[Web page edit records]
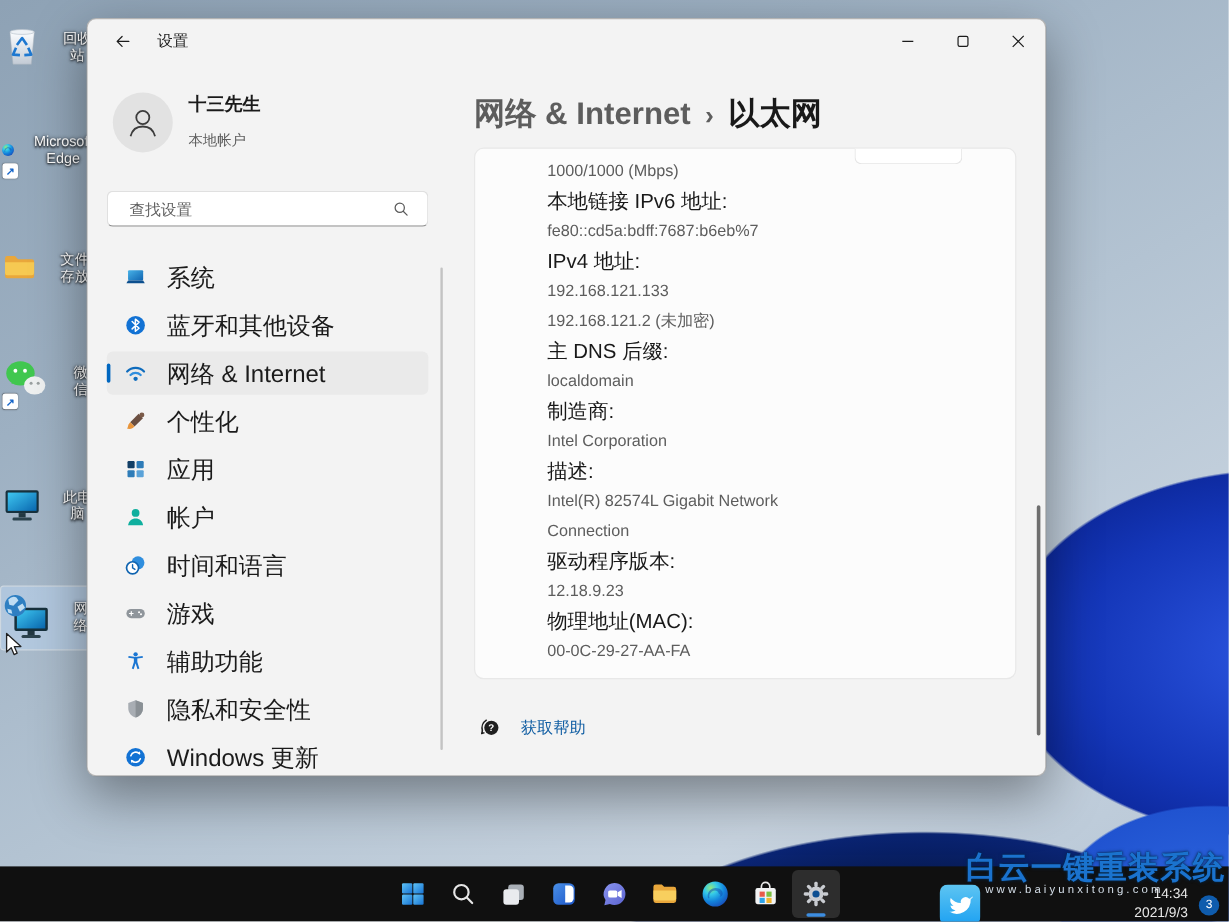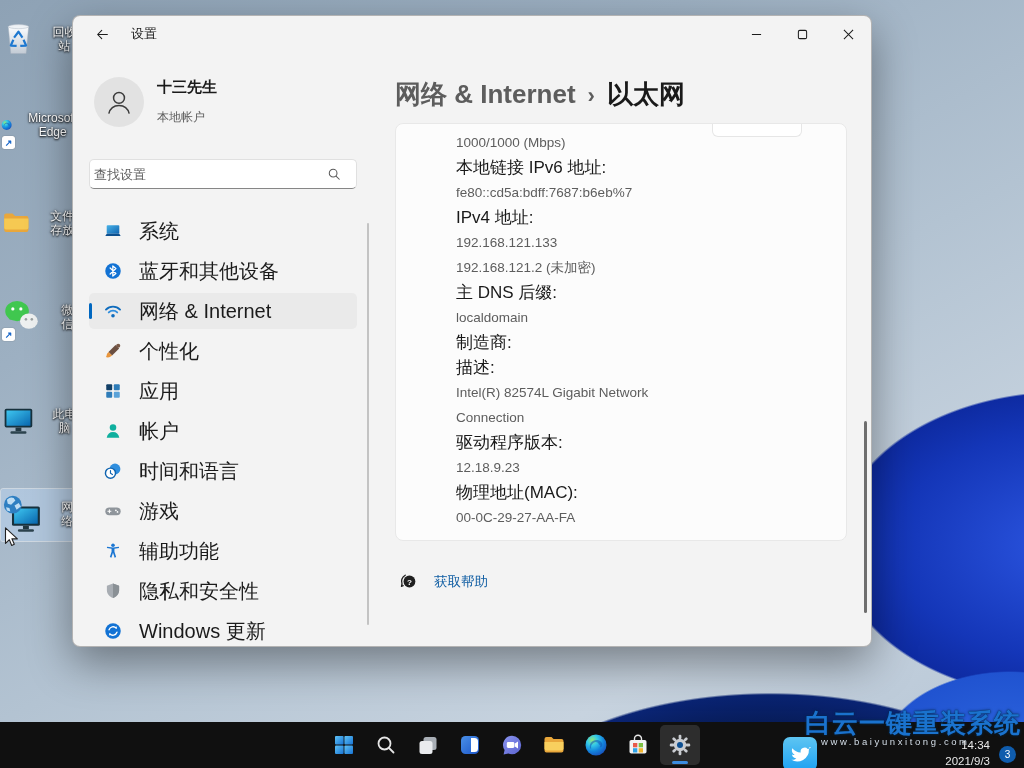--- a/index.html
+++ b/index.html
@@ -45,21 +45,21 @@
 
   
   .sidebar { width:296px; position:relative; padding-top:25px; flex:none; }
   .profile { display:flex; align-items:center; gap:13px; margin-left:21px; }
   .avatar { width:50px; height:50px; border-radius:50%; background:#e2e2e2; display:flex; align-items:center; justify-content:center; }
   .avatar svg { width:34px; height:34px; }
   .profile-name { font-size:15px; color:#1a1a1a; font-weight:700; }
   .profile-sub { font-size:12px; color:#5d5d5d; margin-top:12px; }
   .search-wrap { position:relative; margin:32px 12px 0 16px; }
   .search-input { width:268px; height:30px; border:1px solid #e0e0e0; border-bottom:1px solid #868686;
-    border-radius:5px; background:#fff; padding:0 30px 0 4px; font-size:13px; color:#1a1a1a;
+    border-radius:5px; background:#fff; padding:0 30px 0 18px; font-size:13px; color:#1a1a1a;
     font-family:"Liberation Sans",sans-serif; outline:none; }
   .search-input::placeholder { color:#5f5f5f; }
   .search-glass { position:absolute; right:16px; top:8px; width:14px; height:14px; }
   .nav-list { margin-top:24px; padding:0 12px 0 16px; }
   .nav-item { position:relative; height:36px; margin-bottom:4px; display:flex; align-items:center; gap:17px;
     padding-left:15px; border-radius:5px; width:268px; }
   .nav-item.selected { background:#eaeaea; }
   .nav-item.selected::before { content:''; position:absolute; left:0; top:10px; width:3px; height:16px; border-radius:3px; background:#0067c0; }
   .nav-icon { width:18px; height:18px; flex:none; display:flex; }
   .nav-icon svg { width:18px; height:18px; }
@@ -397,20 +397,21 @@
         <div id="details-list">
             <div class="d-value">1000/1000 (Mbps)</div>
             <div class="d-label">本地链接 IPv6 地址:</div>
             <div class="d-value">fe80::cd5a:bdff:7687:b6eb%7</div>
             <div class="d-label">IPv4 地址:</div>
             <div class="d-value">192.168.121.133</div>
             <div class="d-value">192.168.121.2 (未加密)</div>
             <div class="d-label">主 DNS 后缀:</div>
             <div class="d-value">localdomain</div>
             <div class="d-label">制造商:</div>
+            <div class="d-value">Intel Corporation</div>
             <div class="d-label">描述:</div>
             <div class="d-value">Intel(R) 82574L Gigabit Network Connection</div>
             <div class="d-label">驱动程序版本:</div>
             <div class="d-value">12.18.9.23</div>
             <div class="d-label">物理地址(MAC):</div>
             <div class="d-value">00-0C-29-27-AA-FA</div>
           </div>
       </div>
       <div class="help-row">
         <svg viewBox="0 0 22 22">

==

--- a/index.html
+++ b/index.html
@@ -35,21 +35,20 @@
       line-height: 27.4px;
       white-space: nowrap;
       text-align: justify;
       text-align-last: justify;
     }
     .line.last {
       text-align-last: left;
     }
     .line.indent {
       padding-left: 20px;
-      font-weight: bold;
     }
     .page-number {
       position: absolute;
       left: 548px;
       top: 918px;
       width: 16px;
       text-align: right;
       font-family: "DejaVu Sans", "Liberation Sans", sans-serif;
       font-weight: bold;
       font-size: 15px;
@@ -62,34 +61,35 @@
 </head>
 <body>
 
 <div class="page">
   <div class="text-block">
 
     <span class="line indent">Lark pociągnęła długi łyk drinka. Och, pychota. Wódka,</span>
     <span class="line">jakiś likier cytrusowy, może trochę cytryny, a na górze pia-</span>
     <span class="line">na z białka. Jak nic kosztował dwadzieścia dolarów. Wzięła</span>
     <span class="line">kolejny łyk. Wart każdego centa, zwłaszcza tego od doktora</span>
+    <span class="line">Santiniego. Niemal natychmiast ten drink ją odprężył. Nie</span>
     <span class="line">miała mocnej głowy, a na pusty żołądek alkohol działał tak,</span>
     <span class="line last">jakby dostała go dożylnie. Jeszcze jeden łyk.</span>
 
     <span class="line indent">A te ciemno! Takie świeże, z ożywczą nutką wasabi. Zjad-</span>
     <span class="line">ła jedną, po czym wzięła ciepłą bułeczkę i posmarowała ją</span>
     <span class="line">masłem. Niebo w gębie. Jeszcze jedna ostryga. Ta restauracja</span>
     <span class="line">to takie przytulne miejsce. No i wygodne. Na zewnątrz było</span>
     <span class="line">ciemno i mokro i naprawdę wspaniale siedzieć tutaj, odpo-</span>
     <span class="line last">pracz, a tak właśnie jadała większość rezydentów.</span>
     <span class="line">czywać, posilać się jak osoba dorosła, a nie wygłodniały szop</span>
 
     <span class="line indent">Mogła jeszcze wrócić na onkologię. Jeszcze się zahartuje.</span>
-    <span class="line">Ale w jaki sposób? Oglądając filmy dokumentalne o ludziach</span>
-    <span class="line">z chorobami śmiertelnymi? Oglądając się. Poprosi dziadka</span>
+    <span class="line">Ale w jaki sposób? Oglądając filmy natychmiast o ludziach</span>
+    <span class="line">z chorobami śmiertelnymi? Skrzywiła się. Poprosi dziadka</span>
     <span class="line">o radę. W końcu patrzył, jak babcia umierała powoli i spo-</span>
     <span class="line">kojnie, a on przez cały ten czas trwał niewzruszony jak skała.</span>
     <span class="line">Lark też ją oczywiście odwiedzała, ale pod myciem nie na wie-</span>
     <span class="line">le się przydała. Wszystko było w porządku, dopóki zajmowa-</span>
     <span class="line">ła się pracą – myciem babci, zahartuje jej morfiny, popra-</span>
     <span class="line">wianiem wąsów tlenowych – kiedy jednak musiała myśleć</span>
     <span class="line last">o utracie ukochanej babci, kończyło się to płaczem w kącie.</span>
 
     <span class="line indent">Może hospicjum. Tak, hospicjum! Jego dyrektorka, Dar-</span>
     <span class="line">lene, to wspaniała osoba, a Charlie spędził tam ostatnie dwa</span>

# [Task objective]
From the entries above, copy out every line where the string "ciemno" appears.

# [Output for this exercise]
     <span class="line indent">A te ciemno! Takie świeże, z ożywczą nutką wasabi. Zjad-</span>
     <span class="line">ciemno i mokro i naprawdę wspaniale siedzieć tutaj, odpo-</span>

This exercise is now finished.